MADE for Model-based FMEA

Objective FMEA process that leverages automation

The Problem: The Systems-driven approach to design and increasing complexity of equipment (combining electronic, hydraulic, mechanical and pneumatic systems) makes the traditional manual approach to failure identification and analysis difficult to conduct and validate. This makes it difficult to accurately or consistently perform a Failure Mode Effects Analysis (FMEA) using the traditional ‘brainstorming’ process (with the outputs recorded in spreadsheets). These problems are compounded by the requirement to update the FMEA as engineering changes are proposed during the design lifecycle.

Solution: The model-based FMEA available in MADE introduces automation (e.g. dependency mapping of failure propagation), objectivity (results are derived from the model attributes) and consistency (standardised taxonomies of functions / failure concepts). MADE FMEAs use a structured approach that is consistent with international standards and guidelines (MIL, SAE, ISO) to generate a consistent and repeatable FMEA analysis directly from a system model.
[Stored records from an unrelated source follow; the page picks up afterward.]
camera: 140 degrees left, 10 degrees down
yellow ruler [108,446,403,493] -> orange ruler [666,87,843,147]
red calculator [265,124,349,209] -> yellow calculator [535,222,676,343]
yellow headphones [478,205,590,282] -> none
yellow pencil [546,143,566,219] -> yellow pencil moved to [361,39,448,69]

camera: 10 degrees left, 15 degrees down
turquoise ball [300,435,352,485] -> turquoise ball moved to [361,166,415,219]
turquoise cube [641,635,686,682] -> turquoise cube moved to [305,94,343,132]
A key benefit of this model-based approach is that the FMEA analysis is generated ‘on-demand’, enabling the user to analyse the impact of potential changes rather than simply document the design state.

Key Benefits

  • Automation of failure identification (significant cost / schedule reductions)
  • Consistency of failure analysis process (objective , easily verified / validated)
  • Traceability - knowledge of domain experts captured and leveraged in the model
  • Extensibility of system (configuration management across platform lifecycle)

Key Features

  • Visual representation of failure propagation
  • Usability – Intuitive graphical interfaces enables rapid knowledge transfer

Simulate the effects of failure throughout the system.
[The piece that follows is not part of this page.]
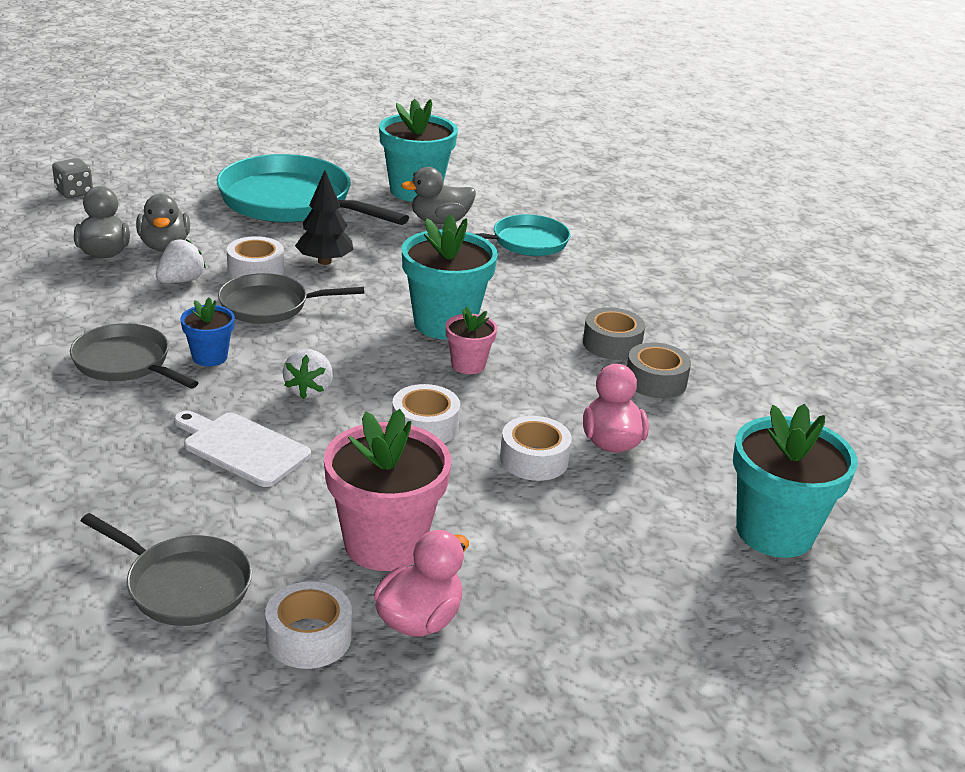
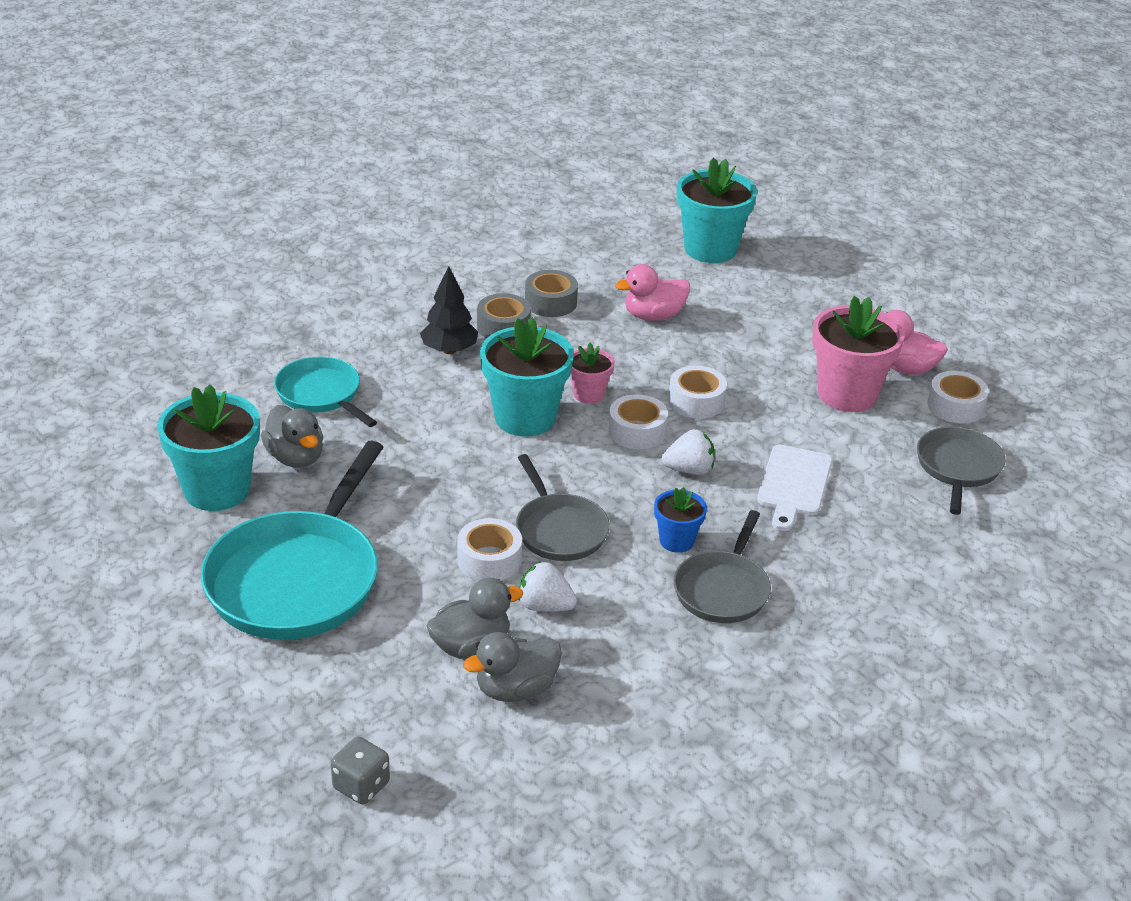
camera: 105 degrees left, 5 degrees up
black tree [295,170,354,265] -> black tree moved to [420,266,478,354]
white tape [500,416,572,481] -> white tape moved to [608,394,668,449]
Figure 1: A simulated failure propagation for a driveline transfer case.

How does MADE generate a FMEA Report?

MADe generates the FMEA reports directly from the Functional Block Diagrams (system model) – the functions of each element in the system and their connections to other model elements are used to identify the causal relationships and the propagate failure effects in the system. Once the core failure modes are identified MADE uses the Failure Diagram to add extra detail to determine failure causes, detection methods or compensating provisions.

Why is model-based FMEA so important?

Complex engineering requires a model-based approach to consistently and accurately perform analysis, using a graphical approach provides many key benefits:

  • Consistency of analysis using engineering taxonomies to guide the construction of FBDs and Failure Diagrams.
  • Graphical interfaces and simulations to provide a seamless process for FMEA.
  • Rapid, on-demand FMEA reporting, that can be performed iteratively as the design changes during the system lifecycle.
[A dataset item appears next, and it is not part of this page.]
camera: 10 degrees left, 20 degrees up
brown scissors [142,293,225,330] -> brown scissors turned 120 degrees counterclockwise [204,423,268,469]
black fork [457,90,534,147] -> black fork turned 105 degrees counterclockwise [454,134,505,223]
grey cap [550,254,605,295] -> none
What benefits does model-based FMEA have over traditional FMEA?

A MADE based FMEA means that the user can maximize the consistency and effectiveness of the failure analysis process. The failure analysis information is consistent and current, so the FMEA can be used to drive additional future analyses (e.g. Fault Tree Analysis, Classic RCM, PHM Analysis and Sensor Set Design) at each stage of the product lifecycle.


Figure 2: Failure Diagram of a Fuel Filter Component.